## WORK INSTRUCTIONS:
Copy each of the items below word for word, leaving out the pictures.

## INPUT FOR THIS TASK:
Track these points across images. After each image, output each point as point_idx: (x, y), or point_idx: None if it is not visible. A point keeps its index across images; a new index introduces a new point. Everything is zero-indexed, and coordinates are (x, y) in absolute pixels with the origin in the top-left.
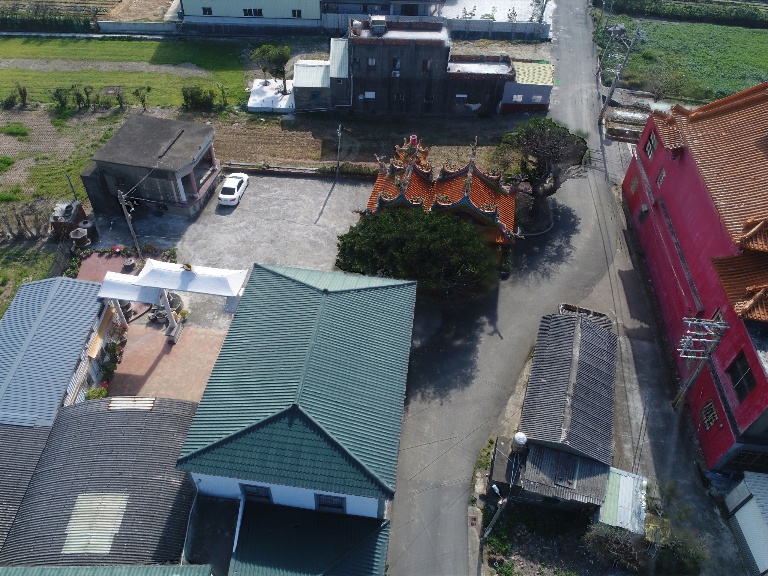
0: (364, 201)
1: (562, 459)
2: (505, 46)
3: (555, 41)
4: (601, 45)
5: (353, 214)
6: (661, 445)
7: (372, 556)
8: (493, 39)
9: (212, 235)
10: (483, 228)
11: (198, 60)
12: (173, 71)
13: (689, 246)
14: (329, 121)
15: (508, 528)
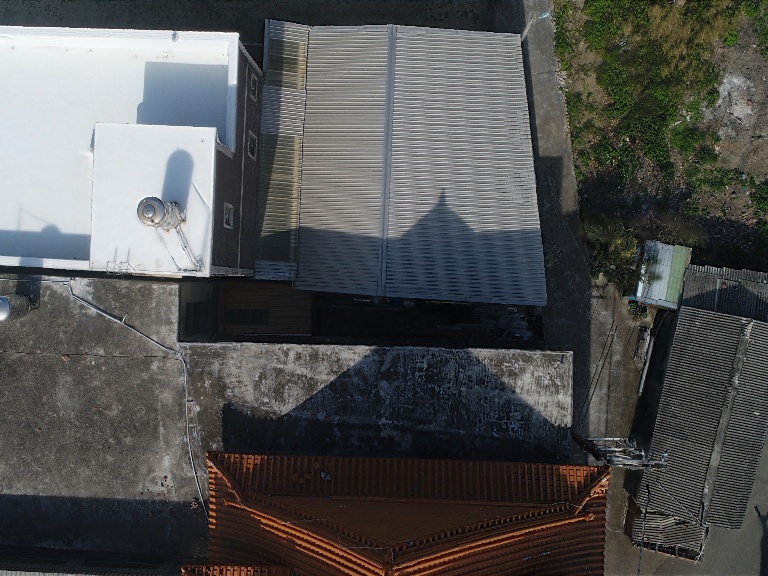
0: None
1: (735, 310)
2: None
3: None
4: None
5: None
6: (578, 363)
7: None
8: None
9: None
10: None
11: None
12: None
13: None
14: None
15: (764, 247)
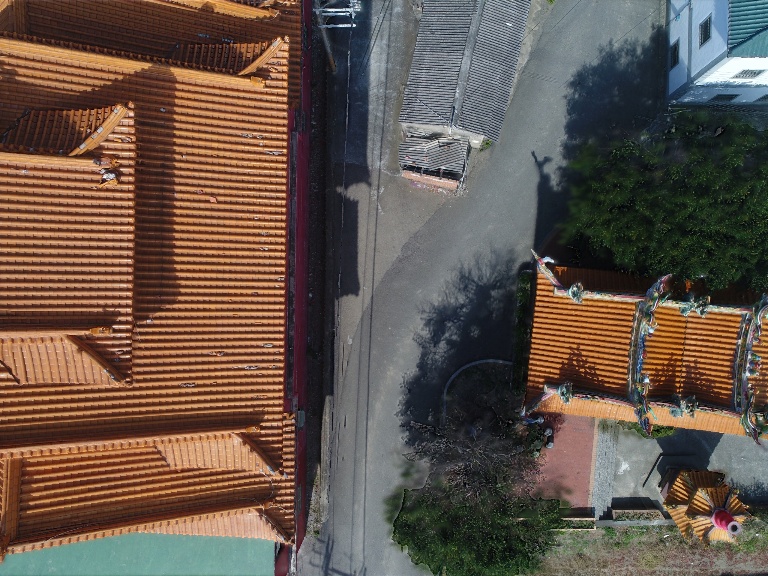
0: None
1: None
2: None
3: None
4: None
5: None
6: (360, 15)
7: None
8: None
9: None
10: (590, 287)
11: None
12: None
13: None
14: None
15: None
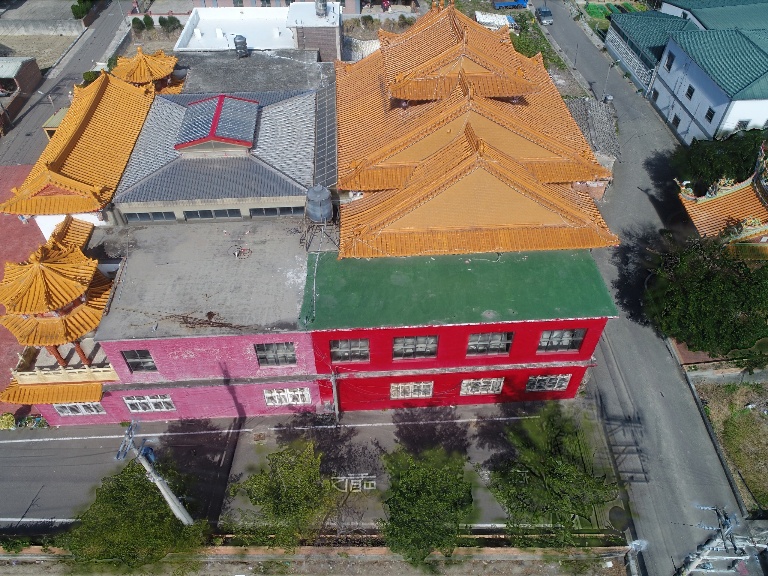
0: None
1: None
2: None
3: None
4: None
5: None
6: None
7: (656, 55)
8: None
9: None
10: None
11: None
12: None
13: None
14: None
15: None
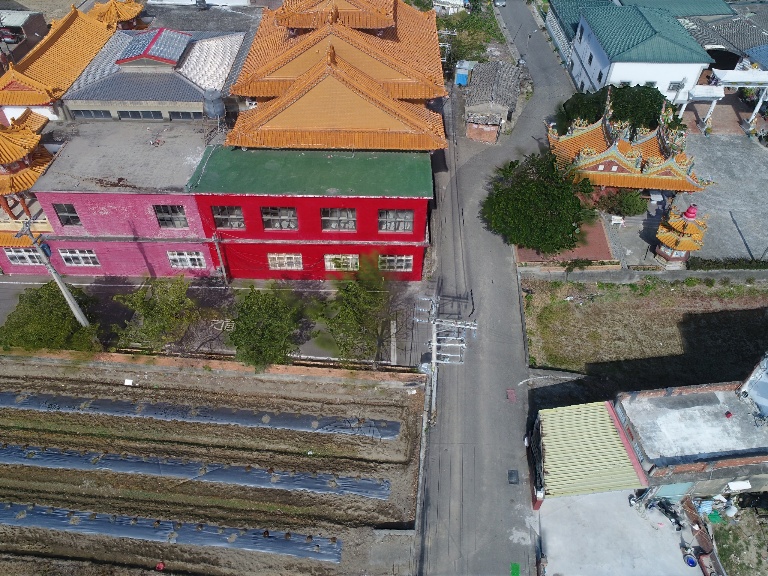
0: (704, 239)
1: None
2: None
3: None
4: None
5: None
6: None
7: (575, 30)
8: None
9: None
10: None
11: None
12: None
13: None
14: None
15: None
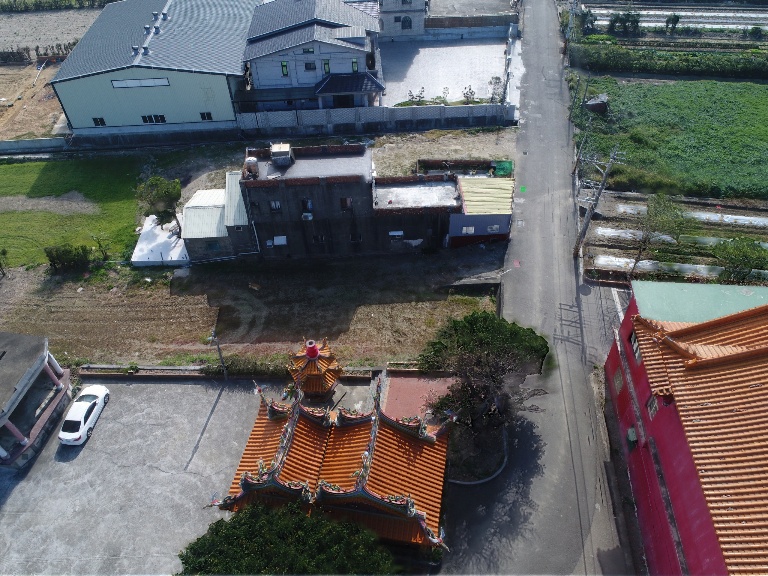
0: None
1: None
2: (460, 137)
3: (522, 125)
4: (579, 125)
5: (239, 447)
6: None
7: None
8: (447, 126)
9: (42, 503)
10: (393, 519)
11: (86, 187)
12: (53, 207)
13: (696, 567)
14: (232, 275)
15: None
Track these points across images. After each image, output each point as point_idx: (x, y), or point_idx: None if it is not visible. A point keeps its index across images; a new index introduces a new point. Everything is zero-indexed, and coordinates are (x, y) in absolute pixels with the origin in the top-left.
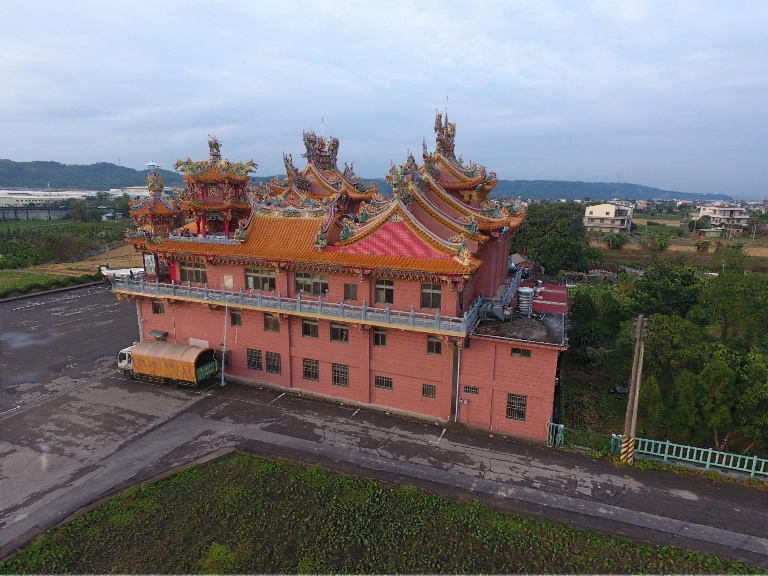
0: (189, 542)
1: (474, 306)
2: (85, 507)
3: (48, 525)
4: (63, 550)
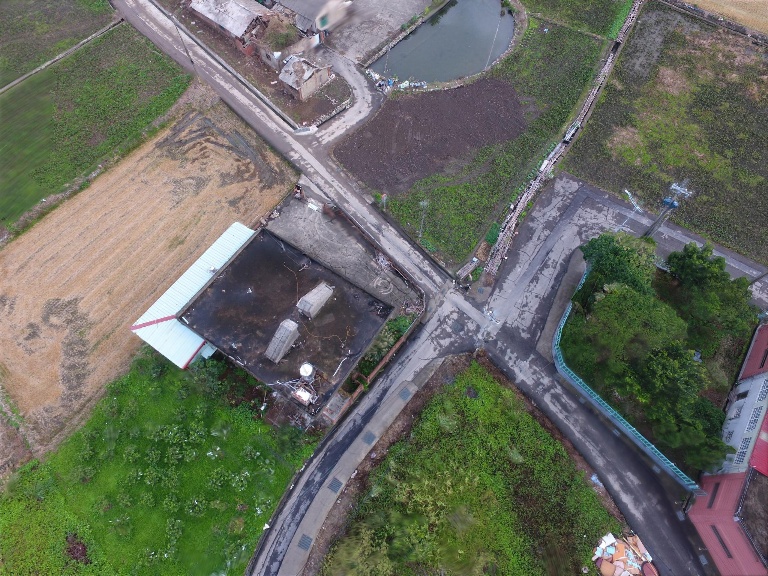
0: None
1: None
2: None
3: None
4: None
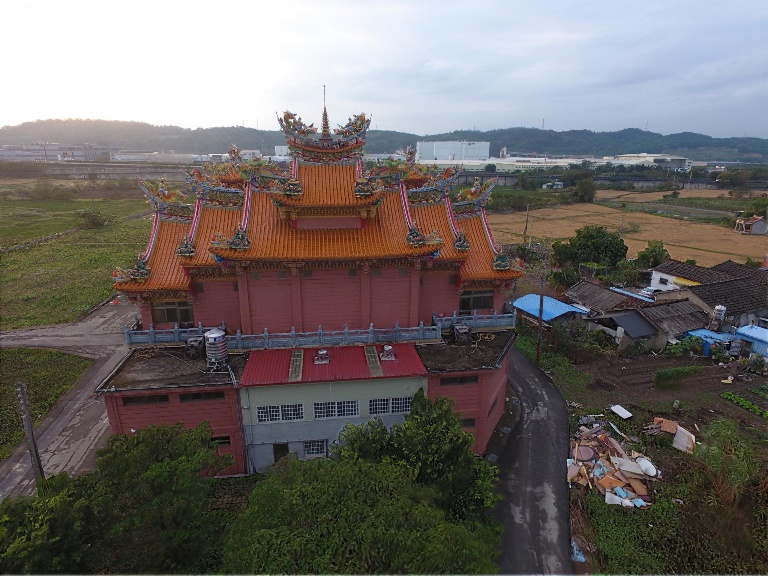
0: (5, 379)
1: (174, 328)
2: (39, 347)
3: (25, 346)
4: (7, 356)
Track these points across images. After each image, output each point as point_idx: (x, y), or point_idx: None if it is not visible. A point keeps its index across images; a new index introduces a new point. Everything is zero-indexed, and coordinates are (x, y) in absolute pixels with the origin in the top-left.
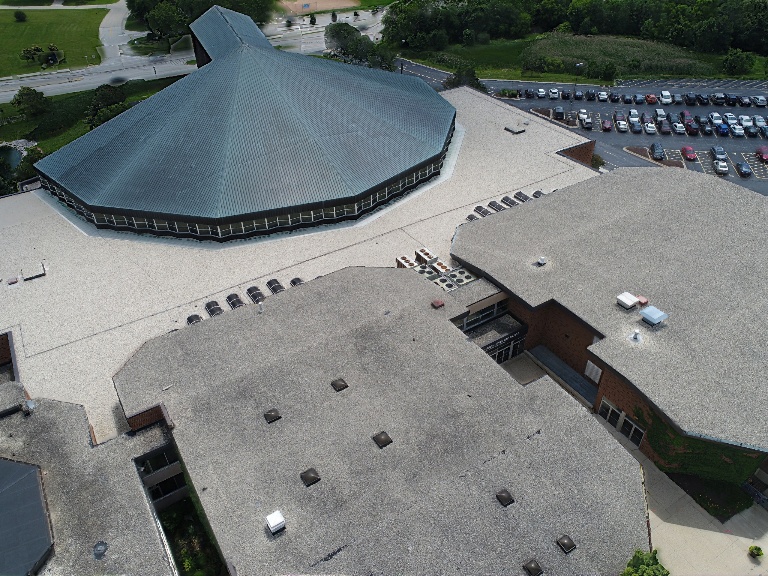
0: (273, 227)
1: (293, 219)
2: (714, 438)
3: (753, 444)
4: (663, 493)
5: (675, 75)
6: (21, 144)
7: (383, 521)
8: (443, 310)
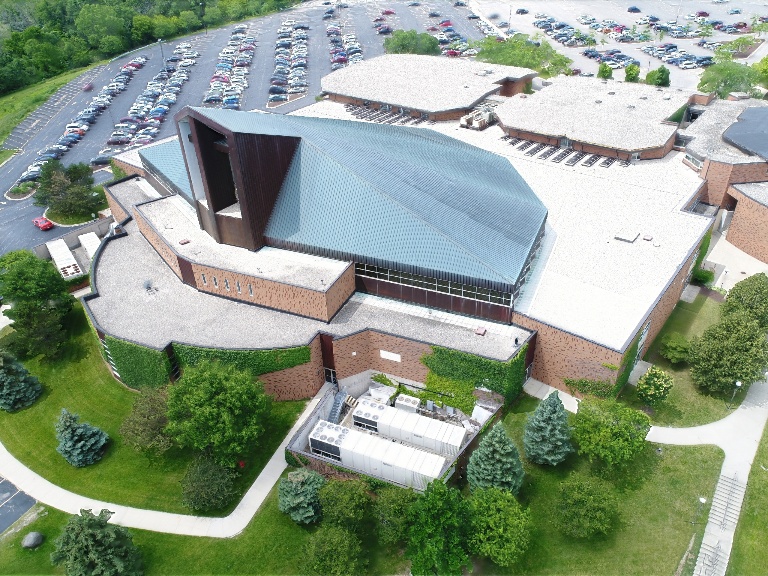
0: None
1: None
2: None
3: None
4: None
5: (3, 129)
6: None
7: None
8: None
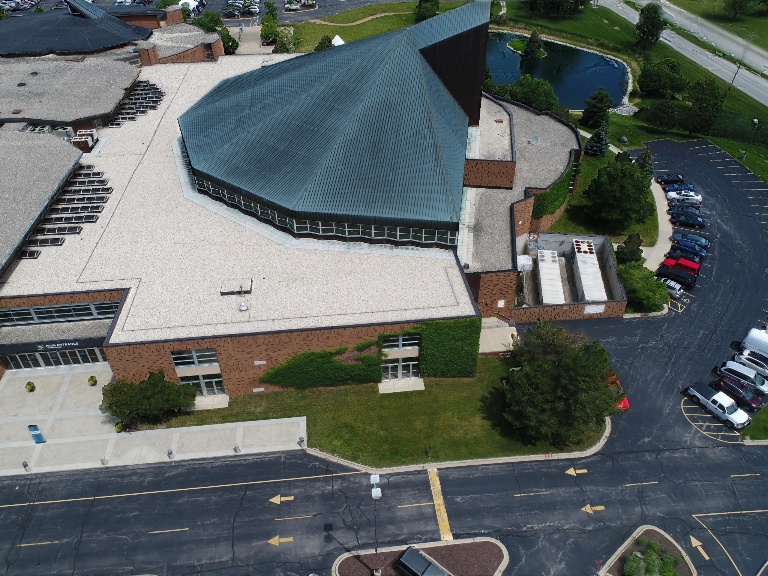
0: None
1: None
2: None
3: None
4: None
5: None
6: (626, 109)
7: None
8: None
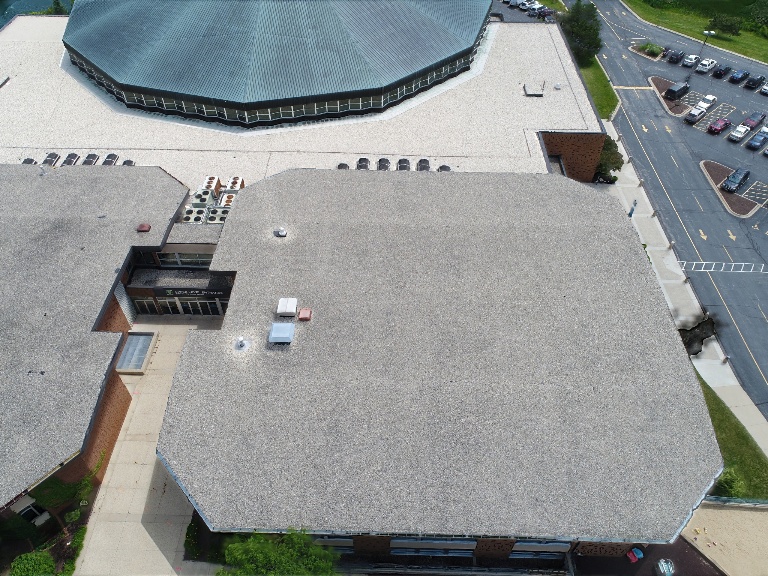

## WRITTEN REPLY:
Track these points across images. After each image, output each point as point_idx: (x, y), or point_idx: None if it is not visible. A point keeps its index across images; a new index introduces a new point. Everything is zero-indexed, and coordinates are (x, y) in absolute pixels with the origin in the top-left.
0: (364, 201)
1: (562, 459)
2: (505, 46)
3: (555, 41)
4: (601, 45)
5: (353, 214)
6: (661, 445)
7: (372, 556)
8: (493, 39)
9: (212, 235)
10: (483, 228)
11: (198, 60)
12: (173, 71)
13: (689, 246)
14: (329, 121)
15: (508, 528)
0: None
1: (735, 310)
2: None
3: None
4: None
5: None
6: (578, 363)
7: None
8: None
9: None
10: None
11: None
12: None
13: None
14: None
15: (764, 247)
0: None
1: None
2: None
3: None
4: None
5: None
6: (360, 15)
7: None
8: None
9: None
10: (590, 287)
11: None
12: None
13: None
14: None
15: None
0: None
1: None
2: None
3: None
4: None
5: None
6: None
7: (656, 55)
8: None
9: None
10: None
11: None
12: None
13: None
14: None
15: None
0: (704, 239)
1: None
2: None
3: None
4: None
5: None
6: None
7: (575, 30)
8: None
9: None
10: None
11: None
12: None
13: None
14: None
15: None
0: None
1: None
2: (460, 137)
3: (522, 125)
4: (579, 125)
5: (239, 447)
6: None
7: None
8: (447, 126)
9: (42, 503)
10: (393, 519)
11: (86, 187)
12: (53, 207)
13: (696, 567)
14: (232, 275)
15: None
Track these points across images. After each image, output each point as point_idx: (x, y), or point_idx: None if it is not visible. A point keeps its index across images; a new index introduces a new point. Everything is zero-indexed, and coordinates are (x, y) in absolute pixels with the origin in the top-left.
0: (189, 542)
1: (474, 306)
2: (85, 507)
3: (48, 525)
4: (63, 550)
0: None
1: None
2: None
3: None
4: None
0: (5, 379)
1: (174, 328)
2: (39, 347)
3: (25, 346)
4: (7, 356)
Track these points across images. After each image, output each point as point_idx: (x, y), or point_idx: None if it is not visible. A point keeps its index across images; a new index introduces a new point. Everything is zero-indexed, and coordinates are (x, y) in absolute pixels with the origin in the top-left.
0: (273, 227)
1: (293, 219)
2: (714, 438)
3: (753, 444)
4: (663, 493)
5: (675, 75)
6: (21, 144)
7: (383, 521)
8: (443, 310)
0: None
1: None
2: None
3: None
4: None
5: (3, 129)
6: None
7: None
8: None
0: None
1: None
2: None
3: None
4: None
5: None
6: (626, 109)
7: None
8: None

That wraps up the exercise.